Happening Now

A Train Producer Sets the Stage for a Masterpiece

September 23, 2013

Written By Sean Jeans Gail

Photo: Bryan Derballa, Wired

Wired has been doing some outstanding coverage of artist Doug Aitken’s Station to Station series, a charter train that uses rail travel to connect a series of art exhibits, musical performances, food displays, literary events, and film showings.

NARP’s already reported on the trip, but when we saw Wired had profiled longtime NARP member and all-around-good-guy Adam Auxier, who is working as Station to Station’s “train producer”, we knew we had to pass it along:

Adam Auxier is Station to Station’s train producer–an energetic, affable guy who just happens to know pretty much everything there is to know about trains and their history. He put together the assortment of gorgeous old train cars that make up the vehicle for Doug Aitken’s coast-to-coast art-and-music tour (and helped Aitken to select the stations where it’s stopping), and he’s been overseeing the train and telling fascinating tales about its provenance and its route.

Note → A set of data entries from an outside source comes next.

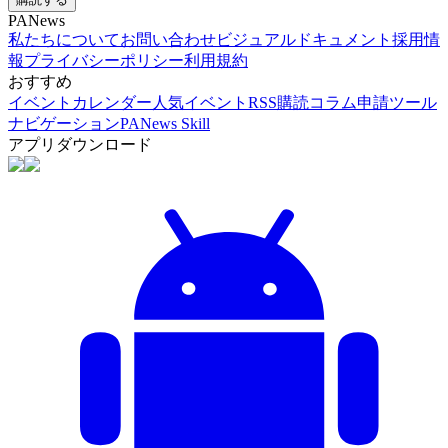
PANews
私たちについて
お問い合わせ
ビジュアルドキュメント
採用情
報
プライバシーポリシー
利用規約
おすすめ
イベントカレンダー
人気イベント
RSS購読
コラム申請
ツール
ナビゲーション
PANews Skill
アプリダウンロード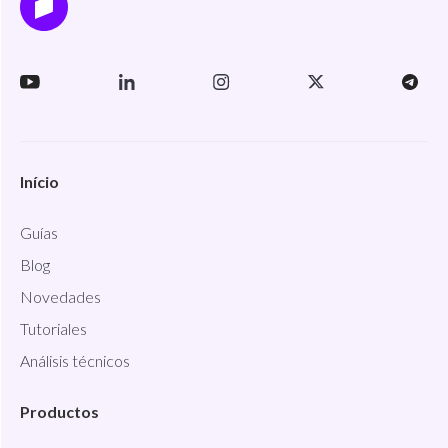
Início
Guías
Blog
Novedades
Tutoriales
Análisis técnicos
Productos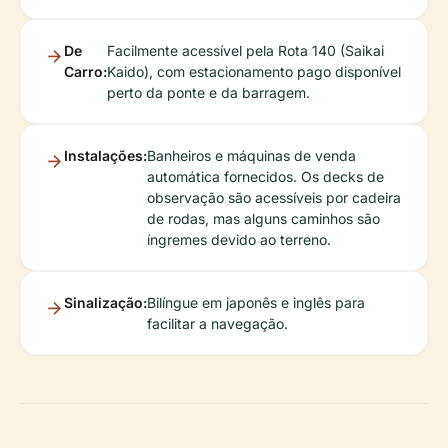
De
Facilmente acessível pela Rota 140 (Saikai
Carro:
Kaido), com estacionamento pago disponível
perto da ponte e da barragem.
Instalações:
Banheiros e máquinas de venda
automática fornecidos. Os decks de
observação são acessíveis por cadeira
de rodas, mas alguns caminhos são
íngremes devido ao terreno.
Sinalização:
Bilíngue em japonês e inglês para
facilitar a navegação.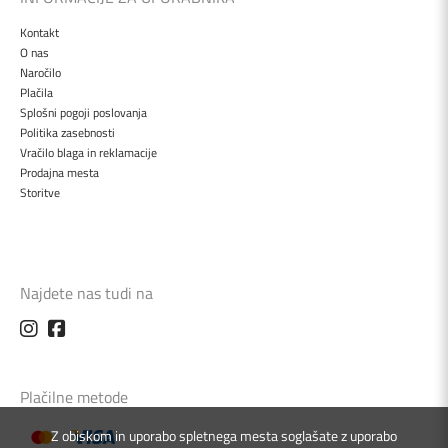
Kontakt
O nas
Naročilo
Plačila
Splošni pogoji poslovanja
Politika zasebnosti
Vračilo blaga in reklamacije
Prodajna mesta
Storitve
Najdete nas tudi na
Plačilne metode
Z obiskom in uporabo spletnega mesta soglašate z uporabo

The cars on the Station to Station train were built between 1916 and 1953; Auxier arranged for them to be chartered from private owners who maintain them as a labor of love and rent them out to offset the cost of keeping them railworthy. (He has contact with all of them through his tour company, Altiplano Rail.) “A car like this seems wonderful,” Auxier says, pointing up at the skylights of the double-decker “Superdome” that serves as the train’s dining car and kitchen, “but it’s 65 years old. Imagine taking a 65-year-old car at 90 miles an hour across Missouri!”

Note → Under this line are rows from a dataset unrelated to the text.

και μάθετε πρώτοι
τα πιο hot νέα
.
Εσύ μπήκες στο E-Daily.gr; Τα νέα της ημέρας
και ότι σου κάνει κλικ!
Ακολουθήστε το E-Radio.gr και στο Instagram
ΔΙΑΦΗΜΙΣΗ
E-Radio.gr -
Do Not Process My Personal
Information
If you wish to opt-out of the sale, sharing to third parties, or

You can check out the whole piece here (and you should).

There are three more stops on the tour, so—if you live in California—this is your last chance to take part in this amazing and unique experience.

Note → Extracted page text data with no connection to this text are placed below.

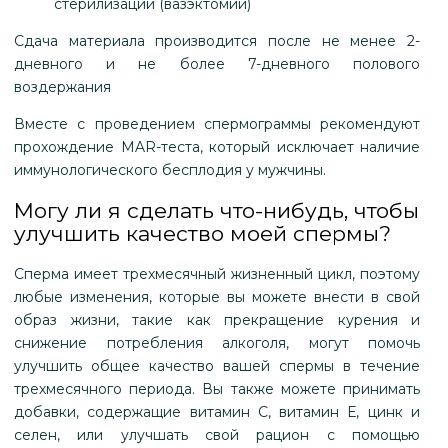
стерилизации (вазэктомии)
Сдача материала производится после не менее 2-
дневного и не более 7-дневного полового
воздержания
Вместе с проведением спермограммы рекомендуют
прохождение MAR-теста, который исключает наличие
иммунологического бесплодия у мужчины.
Могу ли я сделать что-нибудь, чтобы
улучшить качество моей спермы?
Сперма имеет трехмесячный жизненный цикл, поэтому
любые изменения, которые вы можете внести в свой
образ жизни, такие как прекращение курения и
снижение потребления алкоголя, могут помочь
улучшить общее качество вашей спермы в течение
трехмесячного периода. Вы также можете принимать
добавки, содержащие витамин С, витамин Е, цинк и
селен, или улучшать свой рацион с помощью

Unfortunately, without the proper investment that statement could be true about large portions of America's train network, a point Auxier emphasizes.

“We spend less on our rail system than Estonia spends. It’s an incredibly small amount of money. The route we’re taking from Kansas City to Albuquerque is incredible, but it could be gone in two years, or even sooner," said Auxier. "It needs about $150 million in investment. The city of Milwaukee just spent a billion dollars on one freeway interchange; that’s Amtrak’s whole budget for the year. It’s a privilege that we actually have this service–that all these small towns we’re passing have rail service that allows them to get to large cities.